Ahhhh, so wire resistance is the total resistance for both wires per 1000 feet? If so, I redid my calculations. In this spreadsheet I use correct formulas, and there’s a big difference between my final distance (cell C20) and NFPA’s distance (cell C22):
In the spreadsheet below, I use the incorrect formula of 20xLog(V1/V2) in cell C8, which makes my final distance (cell C20) fairly close to NFPA’s distance (cell C22):
In the above spreadsheet, if I change -0.5 dB to -0.53 dB in cell C5, the lengths are nearly equal: I calculate 1841.9 feet in cell C20, and NFPA calculates 1843.4 feet.
It’s much, much closer than we would ever care about in real life. Good job!
In one of NFPA’s sample formulae, they actually show the loss in dB calculated to 5 decimal places (-0.15738 dB). This is precision that is orders of magnitude beyond anything useful in system design work.
Ha ha! Yes, indeed. But NFPA also rounds off 0.707107 to just 0.7 when spacing spot-type detectors, so it’s in line with where they round off (and where they don’t).
They also use 25.2 volts for what most of us would call a “25 volt” speaker system, which makes a difference of less than 2% when calculating power.
And, of course, most designers pretend that power-limited fire alarm systems are a nominal 24 VDC, when they are usually closer to 25.2 VDC…and often much different from either value. Just depends on the manufacturer and design.
It is, I believe, from a manufacturer’s installation manual. I may be able to track it down. But NFPA is notorious for co-opting things manufacturers write and inserting them in the Codes.
Even aside from all the other issues, saying there is a “loss of -0.5 dB” is nonsense. A loss of a negative amount is… a gain. They should just say a “loss of 0.5 dB”, or maybe an “amplification of -0.5 dB” if they really want to go that way (“gain of -0.5 dB” is admittedly a bit confusing even if strictly correct).
True. But I think the intent is to be saying, “the voltage loss is equivalent to -0.5 dB” and it’s easier to say “loss of -0.5 dB.” In fact, nobody would care about -0.5 dB or even +0.5 dB. Both are absolutely insignificant when it come to the final installed system. The software most often used to calculate speaker circuit loss usually gives a warning when you reach -1.5 dB, but the Code does not specifically state that a certain loss is acceptable or unacceptable.
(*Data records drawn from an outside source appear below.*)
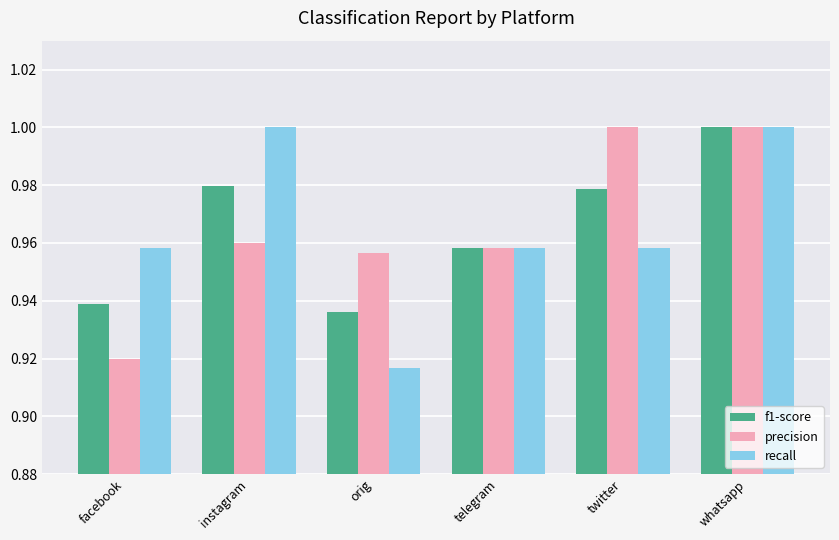

At which label is precision closest to 0?

facebook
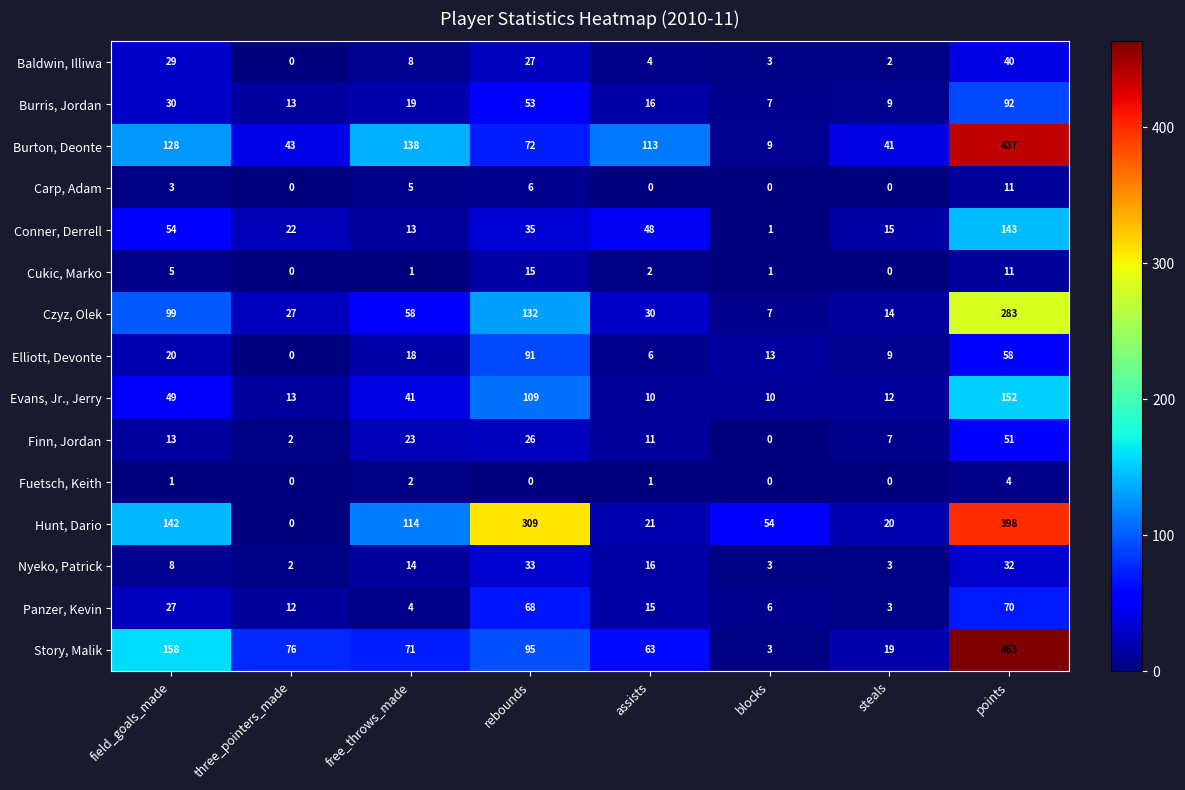

The value of Evans, Jr., Jerry at free_throws_made is 15. True or false?

False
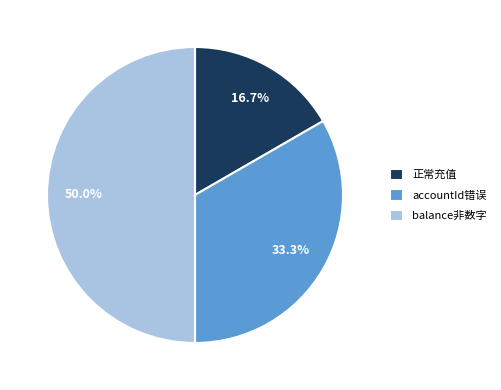

True or false: balance非数字 accounts for 59% of the total.

False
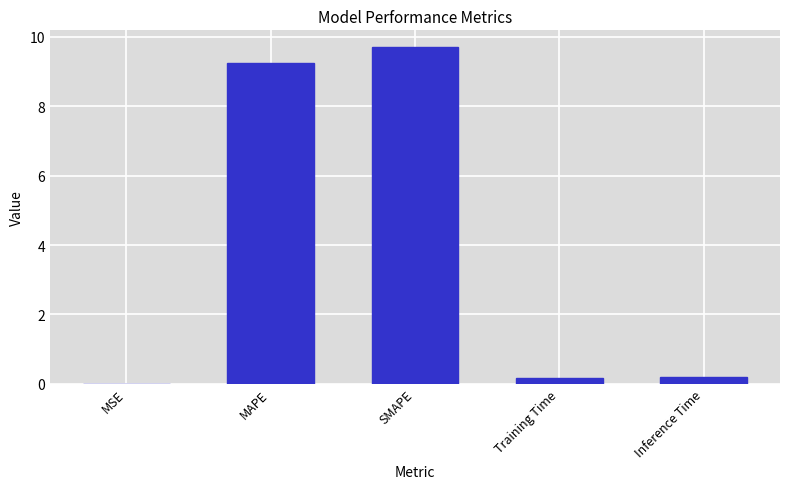

What is the greatest value displayed?

9.7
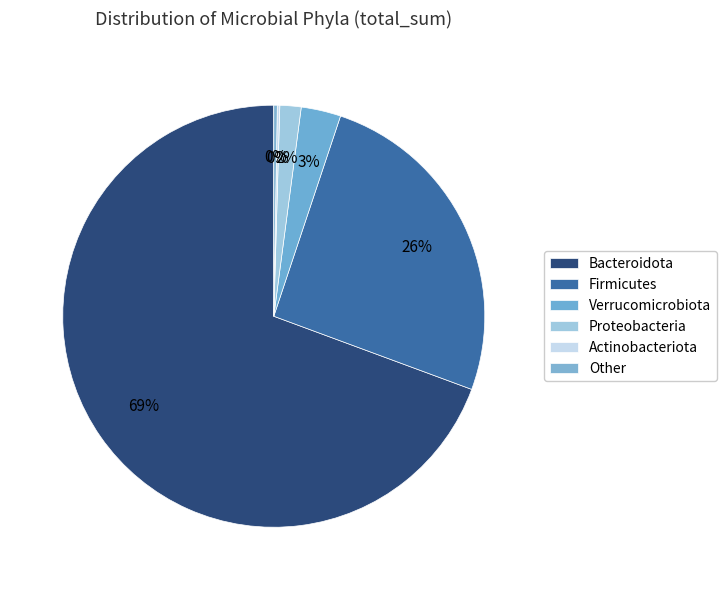

Is Bacteroidota the majority of the pie?

Yes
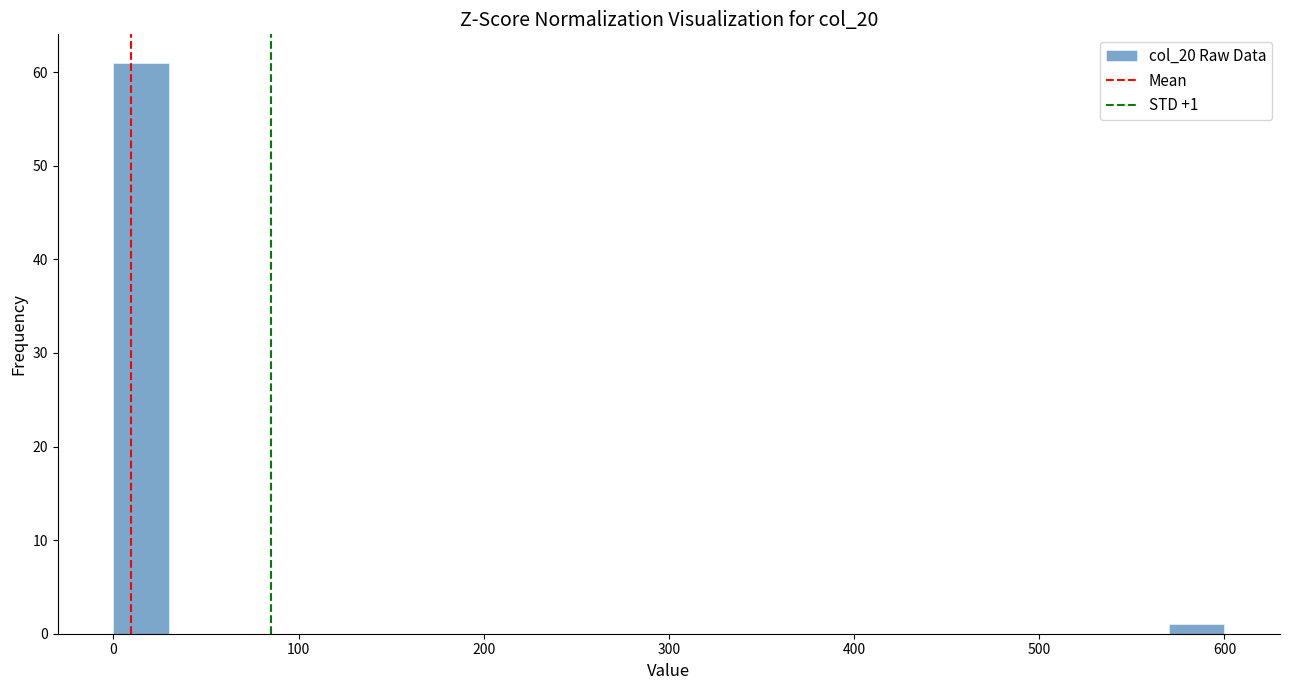

Read against the x-axis, roughly where is the centre of the tallest bar?

20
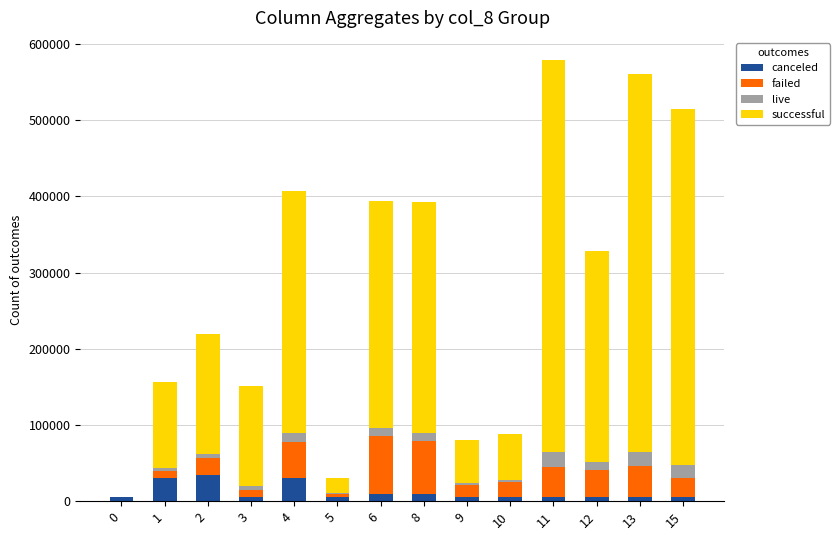

What is the total value across all series at 15?

514057.5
The criteria are performance-based…make the alert tone 15 dBA above ambient in all locations and keep the voice-announcements intelligible and you’re good to go.
Not only is equation A.18.3.7.2.1a incorrectly applied, but their terminology is all f’d up.
In equation A.18.3.7.2.1a we have the (again, incorrectly applied) equation:
dB circuit loss = 20*log(load impedance/(load impedance + circuit resistance))
This can only make sense if load impedance is the resistance of the actual load (the speaker), and the “circuit resistance” is the total resistance of the wiring only.
In equation A.18.3.7.2.1b they say,
load impedance = circuit voltage²/circuit wattage
Well, since load impedance must be the resistance of the actual load (the speaker), then according to this equation “circuit voltage” must be the load (speaker) voltage, and “circuit wattage” must be the load (speaker) power. If so, why in the hell are they using the term “circuit voltage” for the load voltage, and “circuit wattage” for the load power? With the exception of current - which is the same everywhere - who in the hell would use the term “circuit” when talking about the load (speaker)?
And then they say the circuit voltage is 70.7 V. But isn’t that the source voltage?
Now some people might say, “Well, the source voltage and load voltage are roughly the same anyway.” No, their difference matters. If they were assumed to be the same, there wouldn’t be a dB loss!
I am still reviewing it, and it’s a complete train wreck. For now, two things are for certain: 1) whoever wrote that section should be taken out back and profusely beaten (j/k), and 2) it needs to be rewritten.
The only good thing you can say is that the error is conservative; the length limit is shorter than it needs to be.